1.3 Ausgehend vom Zweck der Ausgleichszulage, dem Pensionsbezieher in pauschaler Weise einen Betrag zur Verfügung zu stellen, mit dem ihm die Bestreitung eines angemessenen Lebensunterhalts ermöglicht wird, ist die „Summe der Einkünfte ... nach Ausgleich mit Verlusten“ nach § 292 Abs 3 ASVG somit jener Betrag, der dem Pensionisten letztlich real zur Verfügung steht (RIS‑Justiz RS0117784 [T1]). Mit anderen Worten soll dem Ausgleichszulagenbezieher real ein Einkommen zur Verfügung stehen, das seine Lebenshaltungskosten deckt (Tomandl, Entscheidungsanmerkung zu 10 ObS 137/15t, ZAS 2016/16, 89 [93]).

1.4 Die in § 292 Abs 3 ASVG verwendete Formel zur Umschreibung des Nettoeinkommens hat große Ähnlichkeit mit dem Einkommensbegriff des Steuerrechts. Der Oberste Gerichtshof hat bereits mehrfach zum Ausdruck gebracht, dass im Sozialversicherungsrecht nicht einfach die Regeln des Einkommensteuerrechts angewendet werden können, weil es keine völlige Übereinstimmung der Begriffsbildung gibt und unterschiedliche Ziele der Sozialversicherungsgesetze und der Steuergesetze bestehen (RIS‑Justiz RS0085210; ausführlich 10 ObS 421/01m, SSV‑NF 16/67). Die Ablehnung einer generellen Rezeption des Steuerrechts schließt aber nicht aus, im Einzelfall auftretende Zweifelsfragen unter Zuhilfenahme steuerrechtlicher Normen zu klären (10 ObS 364/89, SSV‑NF 4/1). Diese auf Binder (Probleme der pensionsversicherungsrechtlichen Ausgleichszulage, ZAS 1981, 89 ff) zurückgehende Auffassung hat in der Literatur grundsätzlich Zustimmung gefunden (Schrammel, Probleme der Ausgleichszulage, ZAS 1992, 9 [11]; Tomandl, Anmerkung zu 10 ObS 137/15t, ZAS 2016/16, 89 [92]).

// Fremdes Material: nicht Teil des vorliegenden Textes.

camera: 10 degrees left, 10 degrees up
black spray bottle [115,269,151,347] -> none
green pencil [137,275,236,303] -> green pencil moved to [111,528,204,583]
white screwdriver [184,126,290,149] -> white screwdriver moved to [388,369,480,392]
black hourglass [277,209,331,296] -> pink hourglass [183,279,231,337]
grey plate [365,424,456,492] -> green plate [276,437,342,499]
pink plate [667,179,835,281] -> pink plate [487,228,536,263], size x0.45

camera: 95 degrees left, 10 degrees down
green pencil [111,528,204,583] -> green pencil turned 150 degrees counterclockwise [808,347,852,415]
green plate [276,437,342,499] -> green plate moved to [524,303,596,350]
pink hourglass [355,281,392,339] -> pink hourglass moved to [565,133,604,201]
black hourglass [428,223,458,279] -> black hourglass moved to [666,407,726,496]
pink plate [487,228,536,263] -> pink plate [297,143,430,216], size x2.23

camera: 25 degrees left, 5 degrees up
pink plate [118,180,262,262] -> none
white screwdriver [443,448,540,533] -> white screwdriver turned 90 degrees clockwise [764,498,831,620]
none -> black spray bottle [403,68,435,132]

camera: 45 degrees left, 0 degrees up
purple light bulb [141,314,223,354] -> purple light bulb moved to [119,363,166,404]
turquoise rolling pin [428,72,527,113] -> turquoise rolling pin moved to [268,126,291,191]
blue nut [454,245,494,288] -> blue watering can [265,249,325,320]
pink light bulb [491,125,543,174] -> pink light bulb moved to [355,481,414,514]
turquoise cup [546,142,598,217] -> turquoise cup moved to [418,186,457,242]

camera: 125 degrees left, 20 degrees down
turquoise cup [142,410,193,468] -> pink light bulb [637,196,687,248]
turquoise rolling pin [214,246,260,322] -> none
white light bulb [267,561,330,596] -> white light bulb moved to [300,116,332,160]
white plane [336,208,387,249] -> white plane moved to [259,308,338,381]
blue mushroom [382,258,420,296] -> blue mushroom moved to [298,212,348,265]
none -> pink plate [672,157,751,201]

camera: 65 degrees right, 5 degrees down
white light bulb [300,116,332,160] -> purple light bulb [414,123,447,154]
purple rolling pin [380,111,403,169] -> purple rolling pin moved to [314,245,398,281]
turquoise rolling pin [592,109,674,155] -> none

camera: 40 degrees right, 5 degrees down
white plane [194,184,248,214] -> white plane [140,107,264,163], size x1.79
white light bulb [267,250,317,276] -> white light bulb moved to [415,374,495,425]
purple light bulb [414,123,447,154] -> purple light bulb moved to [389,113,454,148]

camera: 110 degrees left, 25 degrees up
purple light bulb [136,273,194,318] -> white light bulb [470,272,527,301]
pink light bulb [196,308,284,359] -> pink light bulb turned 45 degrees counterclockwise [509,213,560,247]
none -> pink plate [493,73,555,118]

2.1 Der vorliegende Fall ist dadurch gekennzeichnet, dass der Kläger für die von ihm bewohnte Wohnung monatliche Wohnungskosten in Höhe von insgesamt 675 EUR zu entrichten hat. Diese Kosten sind ausgleichszulagenrechtlich neutral; sie richten sich (im Wesentlichen) auch nicht nach der Zahl der Bewohner und verändern sich nicht dadurch, dass ein Mitbewohner einen Beitrag zu den Wohnungskosten leistet; die gesamten Wohnungskosten sind unabhängig von solchen Umständen an dritte Personen abzuführen.

2.2 Die Situation des Klägers ist mit derjenigen zu vergleichen, in der mehrere Personen gemeinsam eine Wohnung mieten und die Kosten nach Kopfteilen tragen. Wie bereits unter 2.1 ausgeführt, hat die Art der Aufbringung der Wohnungskosten keinen Einfluss auf die Ausgleichszulage.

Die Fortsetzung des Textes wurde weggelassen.